Would you please transcribe the records below from the line with "Электронные кошельки, банковские" through their final line, exactly and with no other lines?

EXERCISE MATERIAL: Begin

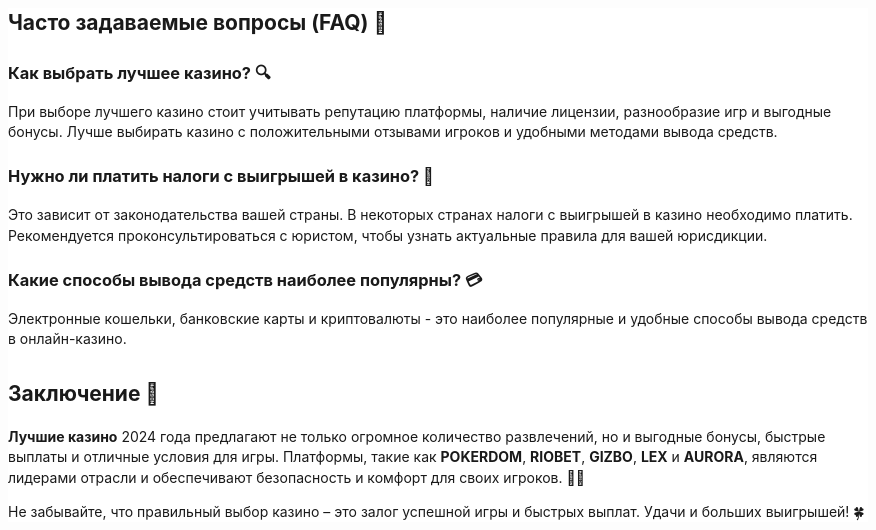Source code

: ## Часто задаваемые вопросы (FAQ) 📝

### Как выбрать лучшее казино? 🔍

При выборе лучшего казино стоит учитывать репутацию платформы, наличие лицензии, разнообразие игр и выгодные бонусы. Лучше выбирать казино с положительными отзывами игроков и удобными методами вывода средств.

### Нужно ли платить налоги с выигрышей в казино? 💸

Это зависит от законодательства вашей страны. В некоторых странах налоги с выигрышей в казино необходимо платить. Рекомендуется проконсультироваться с юристом, чтобы узнать актуальные правила для вашей юрисдикции.

### Какие способы вывода средств наиболее популярны? 💳

Электронные кошельки, банковские карты и криптовалюты - это наиболее популярные и удобные способы вывода средств в онлайн-казино.

## Заключение 🌟

**Лучшие казино** 2024 года предлагают не только огромное количество развлечений, но и выгодные бонусы, быстрые выплаты и отличные условия для игры. Платформы, такие как **POKERDOM**, **RIOBET**, **GIZBO**, **LEX** и **AURORA**, являются лидерами отрасли и обеспечивают безопасность и комфорт для своих игроков. 🎰💸

Не забывайте, что правильный выбор казино – это залог успешной игры и быстрых выплат. Удачи и больших выигрышей! 🍀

EXERCISE MATERIAL: End

> [RESULT]
Электронные кошельки, банковские карты и криптовалюты - это наиболее популярные и удобные способы вывода средств в онлайн-казино.

## Заключение 🌟

**Лучшие казино** 2024 года предлагают не только огромное количество развлечений, но и выгодные бонусы, быстрые выплаты и отличные условия для игры. Платформы, такие как **POKERDOM**, **RIOBET**, **GIZBO**, **LEX** и **AURORA**, являются лидерами отрасли и обеспечивают безопасность и комфорт для своих игроков. 🎰💸

Не забывайте, что правильный выбор казино – это залог успешной игры и быстрых выплат. Удачи и больших выигрышей! 🍀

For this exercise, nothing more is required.